▸ Trecho:
· · · · ·
E, para a afronta aos Mesquita, Pedro é um dos escalados. ‘A gente parou o carro próximo à entrada do jornal, um companheiro desceu e foi lá na entrada do prédio colocar a bomba, que tinha seis quilos de uma dinamite gelatinosa preta. Dali, o comando desceu para a Praça da Bandeira e cada um seguiu para sua casa’.”
A violenta explosão no prédio da rua Major Quedinho com a Martins Fontes, centro da cidade, arrebenta a porta de aço, destrói o saguão revestido de mármore, deixa ferido o porteiro do jornal, Mário José Rodrigues, e estilhaça os vidros das janelas de todos os prédios num raio de quinhentos metros.
Sob torturas
No dia seguinte, 21 de abril de 1968, o jornal declararia, em editorial:
“(…) Esperávamos esta bomba, (…) A bomba que explodiu em nosso edifício na madrugada de ontem é apenas um acidente nessa batalha sem fim. Não foi a primeira e é provável que não seja a última. Não nos surpreendeu. Consideramo-la, afinal, como mais um galardão a marcar uma etapa da nossa luta pela democracia. Apenas isso.”
· · · · ·
▸ Entradas fornecidas:
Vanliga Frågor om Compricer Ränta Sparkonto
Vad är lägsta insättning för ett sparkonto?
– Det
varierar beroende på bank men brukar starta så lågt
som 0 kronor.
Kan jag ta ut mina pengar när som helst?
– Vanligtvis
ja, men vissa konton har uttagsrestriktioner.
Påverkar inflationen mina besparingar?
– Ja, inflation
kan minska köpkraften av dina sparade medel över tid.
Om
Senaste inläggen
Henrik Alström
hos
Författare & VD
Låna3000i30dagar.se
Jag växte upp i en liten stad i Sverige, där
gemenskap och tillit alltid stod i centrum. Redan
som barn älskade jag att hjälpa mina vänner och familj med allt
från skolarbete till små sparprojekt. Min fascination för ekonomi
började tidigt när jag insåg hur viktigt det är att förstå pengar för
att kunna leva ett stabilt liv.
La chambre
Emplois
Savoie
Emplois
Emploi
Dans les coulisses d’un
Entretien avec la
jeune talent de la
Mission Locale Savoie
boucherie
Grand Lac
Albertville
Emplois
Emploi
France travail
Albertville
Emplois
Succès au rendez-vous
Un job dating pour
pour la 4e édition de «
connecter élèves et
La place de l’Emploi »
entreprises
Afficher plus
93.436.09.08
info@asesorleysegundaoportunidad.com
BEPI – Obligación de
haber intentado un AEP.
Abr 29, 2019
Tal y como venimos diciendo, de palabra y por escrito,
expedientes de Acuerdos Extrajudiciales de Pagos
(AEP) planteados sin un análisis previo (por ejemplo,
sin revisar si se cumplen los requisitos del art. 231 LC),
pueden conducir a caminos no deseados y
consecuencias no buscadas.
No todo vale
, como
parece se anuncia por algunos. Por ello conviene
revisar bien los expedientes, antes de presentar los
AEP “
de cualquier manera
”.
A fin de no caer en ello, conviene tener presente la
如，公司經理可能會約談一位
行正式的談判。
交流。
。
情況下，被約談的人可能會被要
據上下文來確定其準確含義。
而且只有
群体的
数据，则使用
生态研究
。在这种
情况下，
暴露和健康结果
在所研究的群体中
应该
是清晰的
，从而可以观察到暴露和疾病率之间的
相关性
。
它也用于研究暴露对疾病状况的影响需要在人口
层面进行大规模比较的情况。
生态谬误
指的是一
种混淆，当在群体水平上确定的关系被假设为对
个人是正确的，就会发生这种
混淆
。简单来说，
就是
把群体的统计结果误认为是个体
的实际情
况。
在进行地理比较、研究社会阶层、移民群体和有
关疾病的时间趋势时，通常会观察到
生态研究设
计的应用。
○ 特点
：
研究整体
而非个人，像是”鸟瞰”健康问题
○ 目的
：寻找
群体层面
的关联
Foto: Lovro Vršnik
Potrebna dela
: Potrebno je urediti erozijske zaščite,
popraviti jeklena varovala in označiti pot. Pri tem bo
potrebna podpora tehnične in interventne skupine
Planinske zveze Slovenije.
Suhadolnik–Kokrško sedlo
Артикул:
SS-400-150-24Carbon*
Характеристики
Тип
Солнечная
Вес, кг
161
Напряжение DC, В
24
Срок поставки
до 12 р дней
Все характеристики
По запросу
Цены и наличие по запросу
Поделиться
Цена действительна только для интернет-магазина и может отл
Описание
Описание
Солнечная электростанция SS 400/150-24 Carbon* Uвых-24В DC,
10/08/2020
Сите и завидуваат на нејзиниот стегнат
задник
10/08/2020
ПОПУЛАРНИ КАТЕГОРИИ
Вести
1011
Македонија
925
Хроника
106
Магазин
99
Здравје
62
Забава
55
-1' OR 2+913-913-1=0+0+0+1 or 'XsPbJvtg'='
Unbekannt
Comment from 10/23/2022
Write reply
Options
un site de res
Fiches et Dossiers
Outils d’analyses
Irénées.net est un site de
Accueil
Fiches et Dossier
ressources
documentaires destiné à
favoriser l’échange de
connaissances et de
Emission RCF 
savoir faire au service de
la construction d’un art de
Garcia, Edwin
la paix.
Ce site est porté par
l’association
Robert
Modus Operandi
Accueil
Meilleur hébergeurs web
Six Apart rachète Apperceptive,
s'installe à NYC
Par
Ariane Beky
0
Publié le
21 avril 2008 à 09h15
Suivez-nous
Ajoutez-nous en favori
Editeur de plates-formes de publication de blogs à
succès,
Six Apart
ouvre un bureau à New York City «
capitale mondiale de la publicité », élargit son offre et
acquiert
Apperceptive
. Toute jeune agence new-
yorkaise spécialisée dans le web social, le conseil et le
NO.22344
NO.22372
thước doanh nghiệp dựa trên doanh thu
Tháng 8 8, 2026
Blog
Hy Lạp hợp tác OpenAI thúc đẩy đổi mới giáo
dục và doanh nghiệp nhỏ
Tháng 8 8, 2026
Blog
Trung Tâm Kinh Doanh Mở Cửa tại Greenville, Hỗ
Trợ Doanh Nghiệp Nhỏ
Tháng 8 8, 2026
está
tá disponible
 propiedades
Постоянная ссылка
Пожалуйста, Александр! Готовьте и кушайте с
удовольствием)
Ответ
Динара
· · · · ·
No trecho sobre a explosão no prédio do jornal, quantos quilos tinha a bomba colocada na entrada?

Seis quilos de uma dinamite gelatinosa preta.